───── EXTRACTED TEXT ─────
This post has a nice investigation into 'Escape Analysis' in Java, https://shipilev.net/jvm-anatomy-park/18-scalar-replacement/

Shows that the Hotspot doesn't handle it in all scenarios:

> But, EA is not ideal: if we cannot statically determine the object is not escaping, we have to assume it does. Complicated control flow may bail earlier. Calling non-inlined — and thus opaque for current analysis — instance method bails. Doing some things that rely on object identity bail, although trivial things like reference comparison with non-escaping objects gets folded efficiently.

> This is not an ideal optimization, but when it works, it works magnificently well. Further improvements in compiler technology might widen the number of cases where EA works well.


Thanks that clears some of it up. It seems that java runtimes that do EA actually do this sort of crazy difficult analysis that quickly breaks down with branches and non-inlined code.


FWIW, graal has partial escape analysis, which can avoid a lot of those pitfalls by allowing allocations to escape through just some of the branches. For instance, if you have

    X thing = new ...;
    if (slowpath) {
        unlikely_function(thing);
    }
    ...
Even if unlikely_function isn't inlined, it can still perform scalar replacement, and push the allocation site into the branch (reconstructing the state of the allocated object as it would've been at that point), which is a big improvement.

This in turn lets the inliner be smarter about what it does and doesn't inline, vs c2 which tries to greedily inline everything, partly to assist escape analysis


I believe it is not difficulty level problem but the fact that due to value types existence in .NET it was ok to live without escape analysis for so many years (like @cpeterso also pointed out).


> Does java detect that this escaped the stack? How?

There isn't one Java, rather lots of it.
─────
→ **WORK INSTRUCTION**: Copy the escape analysis discussion above word for word, in full.
───── SUPPLIED ENTRIES ─────
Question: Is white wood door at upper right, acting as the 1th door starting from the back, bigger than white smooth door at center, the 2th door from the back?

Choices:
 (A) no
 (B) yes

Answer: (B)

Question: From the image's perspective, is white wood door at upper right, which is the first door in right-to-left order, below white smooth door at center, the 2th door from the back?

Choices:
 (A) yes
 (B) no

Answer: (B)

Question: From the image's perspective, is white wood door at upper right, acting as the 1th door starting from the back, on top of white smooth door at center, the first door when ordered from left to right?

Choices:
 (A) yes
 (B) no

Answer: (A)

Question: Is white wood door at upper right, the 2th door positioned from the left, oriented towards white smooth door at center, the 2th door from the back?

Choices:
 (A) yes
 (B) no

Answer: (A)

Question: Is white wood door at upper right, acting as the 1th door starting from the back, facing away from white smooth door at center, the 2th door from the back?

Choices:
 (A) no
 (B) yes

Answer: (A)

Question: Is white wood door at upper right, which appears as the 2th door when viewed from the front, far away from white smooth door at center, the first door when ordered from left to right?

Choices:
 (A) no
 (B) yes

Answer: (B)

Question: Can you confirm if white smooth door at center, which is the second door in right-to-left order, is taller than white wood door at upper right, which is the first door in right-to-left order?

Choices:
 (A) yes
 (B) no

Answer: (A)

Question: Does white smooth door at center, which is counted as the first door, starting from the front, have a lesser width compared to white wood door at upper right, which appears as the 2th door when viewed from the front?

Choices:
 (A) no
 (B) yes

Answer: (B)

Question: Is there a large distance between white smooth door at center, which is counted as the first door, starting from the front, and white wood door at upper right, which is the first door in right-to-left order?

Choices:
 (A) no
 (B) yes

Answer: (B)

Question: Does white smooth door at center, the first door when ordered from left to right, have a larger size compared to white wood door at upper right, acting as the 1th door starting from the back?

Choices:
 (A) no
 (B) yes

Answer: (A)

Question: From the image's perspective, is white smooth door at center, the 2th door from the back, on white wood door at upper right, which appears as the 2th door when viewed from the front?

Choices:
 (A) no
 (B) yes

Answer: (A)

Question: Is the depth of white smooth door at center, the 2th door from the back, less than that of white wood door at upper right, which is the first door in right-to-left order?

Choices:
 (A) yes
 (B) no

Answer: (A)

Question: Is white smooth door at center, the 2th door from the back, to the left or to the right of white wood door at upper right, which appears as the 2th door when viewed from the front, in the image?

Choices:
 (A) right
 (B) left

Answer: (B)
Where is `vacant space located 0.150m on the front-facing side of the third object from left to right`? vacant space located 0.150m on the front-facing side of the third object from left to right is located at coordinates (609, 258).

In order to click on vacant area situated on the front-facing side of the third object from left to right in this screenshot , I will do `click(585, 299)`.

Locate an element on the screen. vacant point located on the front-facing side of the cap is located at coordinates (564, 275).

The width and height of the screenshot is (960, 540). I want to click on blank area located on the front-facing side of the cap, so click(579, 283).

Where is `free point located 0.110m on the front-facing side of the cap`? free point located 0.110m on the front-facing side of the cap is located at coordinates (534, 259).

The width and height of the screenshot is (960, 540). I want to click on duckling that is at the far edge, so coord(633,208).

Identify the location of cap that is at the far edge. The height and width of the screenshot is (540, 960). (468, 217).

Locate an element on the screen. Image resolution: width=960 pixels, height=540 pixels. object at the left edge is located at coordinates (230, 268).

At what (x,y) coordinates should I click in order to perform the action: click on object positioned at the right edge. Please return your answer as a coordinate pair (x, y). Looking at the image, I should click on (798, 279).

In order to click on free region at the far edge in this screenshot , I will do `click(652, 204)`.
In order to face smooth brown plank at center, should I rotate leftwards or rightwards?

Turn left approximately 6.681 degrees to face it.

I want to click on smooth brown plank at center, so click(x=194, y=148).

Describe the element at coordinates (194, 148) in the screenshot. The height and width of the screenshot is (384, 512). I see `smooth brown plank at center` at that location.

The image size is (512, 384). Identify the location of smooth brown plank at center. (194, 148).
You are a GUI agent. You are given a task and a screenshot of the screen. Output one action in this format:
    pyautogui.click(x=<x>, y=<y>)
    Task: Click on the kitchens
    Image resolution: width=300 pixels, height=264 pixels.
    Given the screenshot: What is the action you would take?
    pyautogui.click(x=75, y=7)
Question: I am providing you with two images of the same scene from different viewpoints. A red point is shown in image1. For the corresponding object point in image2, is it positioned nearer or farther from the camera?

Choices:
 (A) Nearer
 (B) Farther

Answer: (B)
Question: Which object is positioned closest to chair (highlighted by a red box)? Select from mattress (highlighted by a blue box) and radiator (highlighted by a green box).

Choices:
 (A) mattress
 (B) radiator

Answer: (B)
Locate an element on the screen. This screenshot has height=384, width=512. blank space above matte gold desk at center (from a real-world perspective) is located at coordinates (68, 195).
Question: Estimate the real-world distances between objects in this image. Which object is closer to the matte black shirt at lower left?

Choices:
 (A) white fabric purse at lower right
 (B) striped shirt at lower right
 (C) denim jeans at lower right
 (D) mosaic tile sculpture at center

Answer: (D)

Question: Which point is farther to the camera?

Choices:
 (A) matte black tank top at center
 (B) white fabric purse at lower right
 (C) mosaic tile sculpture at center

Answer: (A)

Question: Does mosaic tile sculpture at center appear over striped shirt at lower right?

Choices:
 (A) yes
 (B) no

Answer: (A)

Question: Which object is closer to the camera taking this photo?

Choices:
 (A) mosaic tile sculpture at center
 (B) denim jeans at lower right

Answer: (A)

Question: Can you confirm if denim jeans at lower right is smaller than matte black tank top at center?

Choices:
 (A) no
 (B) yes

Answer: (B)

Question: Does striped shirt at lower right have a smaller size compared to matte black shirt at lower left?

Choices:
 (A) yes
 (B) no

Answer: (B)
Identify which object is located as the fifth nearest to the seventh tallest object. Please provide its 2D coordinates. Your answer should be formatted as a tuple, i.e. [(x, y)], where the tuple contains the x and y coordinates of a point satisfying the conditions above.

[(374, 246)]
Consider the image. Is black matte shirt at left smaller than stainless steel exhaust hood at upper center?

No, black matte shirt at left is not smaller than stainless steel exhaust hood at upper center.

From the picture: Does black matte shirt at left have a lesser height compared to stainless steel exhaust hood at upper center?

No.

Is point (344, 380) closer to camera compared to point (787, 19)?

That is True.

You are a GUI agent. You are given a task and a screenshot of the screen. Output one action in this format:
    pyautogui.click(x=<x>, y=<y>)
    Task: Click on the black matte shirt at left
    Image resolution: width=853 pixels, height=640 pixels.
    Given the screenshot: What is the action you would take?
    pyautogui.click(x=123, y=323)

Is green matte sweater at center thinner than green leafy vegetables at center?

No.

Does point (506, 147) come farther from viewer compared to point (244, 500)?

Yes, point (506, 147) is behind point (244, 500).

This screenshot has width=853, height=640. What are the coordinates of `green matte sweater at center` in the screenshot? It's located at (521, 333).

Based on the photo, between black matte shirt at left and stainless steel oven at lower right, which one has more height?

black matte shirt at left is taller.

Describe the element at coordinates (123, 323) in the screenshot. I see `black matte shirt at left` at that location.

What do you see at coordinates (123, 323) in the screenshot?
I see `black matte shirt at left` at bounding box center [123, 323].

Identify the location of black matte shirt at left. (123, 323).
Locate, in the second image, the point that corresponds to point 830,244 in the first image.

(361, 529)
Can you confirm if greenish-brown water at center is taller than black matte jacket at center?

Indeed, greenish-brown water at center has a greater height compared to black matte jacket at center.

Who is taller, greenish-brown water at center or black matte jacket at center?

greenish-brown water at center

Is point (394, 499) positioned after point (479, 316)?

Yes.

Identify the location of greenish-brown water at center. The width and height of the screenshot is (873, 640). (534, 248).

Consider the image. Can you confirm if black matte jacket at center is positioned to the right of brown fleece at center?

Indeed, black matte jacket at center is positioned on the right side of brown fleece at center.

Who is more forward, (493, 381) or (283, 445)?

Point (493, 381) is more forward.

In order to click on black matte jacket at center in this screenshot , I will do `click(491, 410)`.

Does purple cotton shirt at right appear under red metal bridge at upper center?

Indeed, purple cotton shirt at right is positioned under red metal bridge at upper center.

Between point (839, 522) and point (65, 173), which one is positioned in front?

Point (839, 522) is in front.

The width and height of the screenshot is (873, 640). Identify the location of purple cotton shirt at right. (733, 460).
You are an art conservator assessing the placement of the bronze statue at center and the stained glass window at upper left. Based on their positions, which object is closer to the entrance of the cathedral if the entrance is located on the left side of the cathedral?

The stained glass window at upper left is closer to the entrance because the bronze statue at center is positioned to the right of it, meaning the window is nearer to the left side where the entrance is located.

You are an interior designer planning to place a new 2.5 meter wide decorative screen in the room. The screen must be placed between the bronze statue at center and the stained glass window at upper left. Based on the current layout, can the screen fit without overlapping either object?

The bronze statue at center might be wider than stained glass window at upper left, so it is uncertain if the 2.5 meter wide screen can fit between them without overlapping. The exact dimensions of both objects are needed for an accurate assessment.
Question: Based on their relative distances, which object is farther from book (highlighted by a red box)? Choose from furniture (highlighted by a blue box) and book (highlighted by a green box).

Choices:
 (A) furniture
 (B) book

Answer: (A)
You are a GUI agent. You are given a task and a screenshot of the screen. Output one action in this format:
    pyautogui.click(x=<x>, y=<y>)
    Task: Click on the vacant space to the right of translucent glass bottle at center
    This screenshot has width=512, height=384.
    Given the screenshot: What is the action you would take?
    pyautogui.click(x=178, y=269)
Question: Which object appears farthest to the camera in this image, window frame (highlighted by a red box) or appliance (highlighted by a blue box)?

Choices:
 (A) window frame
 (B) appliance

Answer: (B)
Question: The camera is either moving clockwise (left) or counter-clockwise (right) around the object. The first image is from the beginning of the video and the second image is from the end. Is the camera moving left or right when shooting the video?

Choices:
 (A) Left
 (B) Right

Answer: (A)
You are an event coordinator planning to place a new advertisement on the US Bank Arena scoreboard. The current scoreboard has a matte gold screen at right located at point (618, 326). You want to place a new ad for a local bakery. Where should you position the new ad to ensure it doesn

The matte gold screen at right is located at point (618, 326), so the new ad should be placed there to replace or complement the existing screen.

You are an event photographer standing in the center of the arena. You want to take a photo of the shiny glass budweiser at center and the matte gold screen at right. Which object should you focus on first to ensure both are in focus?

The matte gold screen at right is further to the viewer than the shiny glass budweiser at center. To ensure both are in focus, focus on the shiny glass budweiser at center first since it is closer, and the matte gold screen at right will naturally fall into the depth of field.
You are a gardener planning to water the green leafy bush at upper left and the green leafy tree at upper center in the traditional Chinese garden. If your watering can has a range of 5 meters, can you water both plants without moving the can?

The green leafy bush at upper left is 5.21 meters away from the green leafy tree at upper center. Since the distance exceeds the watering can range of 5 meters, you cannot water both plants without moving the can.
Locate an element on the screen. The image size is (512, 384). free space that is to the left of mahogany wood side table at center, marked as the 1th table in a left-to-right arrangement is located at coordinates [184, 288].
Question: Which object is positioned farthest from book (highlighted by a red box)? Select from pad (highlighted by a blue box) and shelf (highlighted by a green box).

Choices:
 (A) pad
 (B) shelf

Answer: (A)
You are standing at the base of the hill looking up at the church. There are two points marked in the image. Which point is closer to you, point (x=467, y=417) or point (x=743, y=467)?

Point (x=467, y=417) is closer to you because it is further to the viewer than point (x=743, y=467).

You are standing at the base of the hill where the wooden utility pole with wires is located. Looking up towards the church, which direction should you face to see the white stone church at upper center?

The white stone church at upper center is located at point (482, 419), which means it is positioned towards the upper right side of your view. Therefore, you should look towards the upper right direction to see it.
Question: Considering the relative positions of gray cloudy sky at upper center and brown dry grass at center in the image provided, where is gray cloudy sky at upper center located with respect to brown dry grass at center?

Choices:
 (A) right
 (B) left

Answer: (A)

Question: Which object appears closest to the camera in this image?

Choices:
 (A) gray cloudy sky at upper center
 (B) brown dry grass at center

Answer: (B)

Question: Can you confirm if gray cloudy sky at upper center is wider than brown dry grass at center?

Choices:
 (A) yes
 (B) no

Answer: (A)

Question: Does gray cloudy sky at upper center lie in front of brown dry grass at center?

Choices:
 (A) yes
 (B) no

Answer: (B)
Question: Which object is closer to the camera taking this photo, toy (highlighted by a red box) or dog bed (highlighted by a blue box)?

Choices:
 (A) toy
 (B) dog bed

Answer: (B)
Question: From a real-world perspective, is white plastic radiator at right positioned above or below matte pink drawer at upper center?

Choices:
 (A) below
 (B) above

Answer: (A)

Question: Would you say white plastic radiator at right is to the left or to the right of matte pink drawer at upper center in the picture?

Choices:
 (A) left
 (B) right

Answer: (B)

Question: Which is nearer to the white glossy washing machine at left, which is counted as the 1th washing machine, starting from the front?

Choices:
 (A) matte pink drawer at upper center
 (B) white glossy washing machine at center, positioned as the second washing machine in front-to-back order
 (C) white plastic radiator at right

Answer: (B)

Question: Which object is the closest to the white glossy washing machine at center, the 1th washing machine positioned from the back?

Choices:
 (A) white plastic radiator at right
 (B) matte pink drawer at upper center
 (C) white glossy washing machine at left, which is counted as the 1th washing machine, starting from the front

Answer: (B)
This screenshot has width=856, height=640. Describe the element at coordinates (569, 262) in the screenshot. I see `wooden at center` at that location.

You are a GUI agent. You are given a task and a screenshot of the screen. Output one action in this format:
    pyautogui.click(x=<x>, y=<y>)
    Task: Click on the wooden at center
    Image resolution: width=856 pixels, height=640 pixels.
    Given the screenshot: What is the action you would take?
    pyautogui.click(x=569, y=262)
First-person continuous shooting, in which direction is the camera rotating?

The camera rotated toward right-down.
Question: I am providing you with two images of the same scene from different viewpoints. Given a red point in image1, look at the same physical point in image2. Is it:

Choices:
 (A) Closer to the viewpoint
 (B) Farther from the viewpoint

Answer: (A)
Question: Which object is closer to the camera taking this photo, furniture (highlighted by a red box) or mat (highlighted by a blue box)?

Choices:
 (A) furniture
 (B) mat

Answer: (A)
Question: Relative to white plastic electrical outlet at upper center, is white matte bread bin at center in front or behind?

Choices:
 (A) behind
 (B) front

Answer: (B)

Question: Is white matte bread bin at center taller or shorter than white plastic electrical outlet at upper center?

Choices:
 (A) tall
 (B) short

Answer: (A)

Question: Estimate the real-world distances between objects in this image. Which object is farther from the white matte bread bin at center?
─────
→ **ANSWER TO THIS PROBLEM**:
This post has a nice investigation into 'Escape Analysis' in Java, https://shipilev.net/jvm-anatomy-park/18-scalar-replacement/

Shows that the Hotspot doesn't handle it in all scenarios:

> But, EA is not ideal: if we cannot statically determine the object is not escaping, we have to assume it does. Complicated control flow may bail earlier. Calling non-inlined — and thus opaque for current analysis — instance method bails. Doing some things that rely on object identity bail, although trivial things like reference comparison with non-escaping objects gets folded efficiently.

> This is not an ideal optimization, but when it works, it works magnificently well. Further improvements in compiler technology might widen the number of cases where EA works well.


Thanks that clears some of it up. It seems that java runtimes that do EA actually do this sort of crazy difficult analysis that quickly breaks down with branches and non-inlined code.


FWIW, graal has partial escape analysis, which can avoid a lot of those pitfalls by allowing allocations to escape through just some of the branches. For instance, if you have

    X thing = new ...;
    if (slowpath) {
        unlikely_function(thing);
    }
    ...
Even if unlikely_function isn't inlined, it can still perform scalar replacement, and push the allocation site into the branch (reconstructing the state of the allocated object as it would've been at that point), which is a big improvement.

This in turn lets the inliner be smarter about what it does and doesn't inline, vs c2 which tries to greedily inline everything, partly to assist escape analysis


I believe it is not difficulty level problem but the fact that due to value types existence in .NET it was ok to live without escape analysis for so many years (like @cpeterso also pointed out).


> Does java detect that this escaped the stack? How?

There isn't one Java, rather lots of it.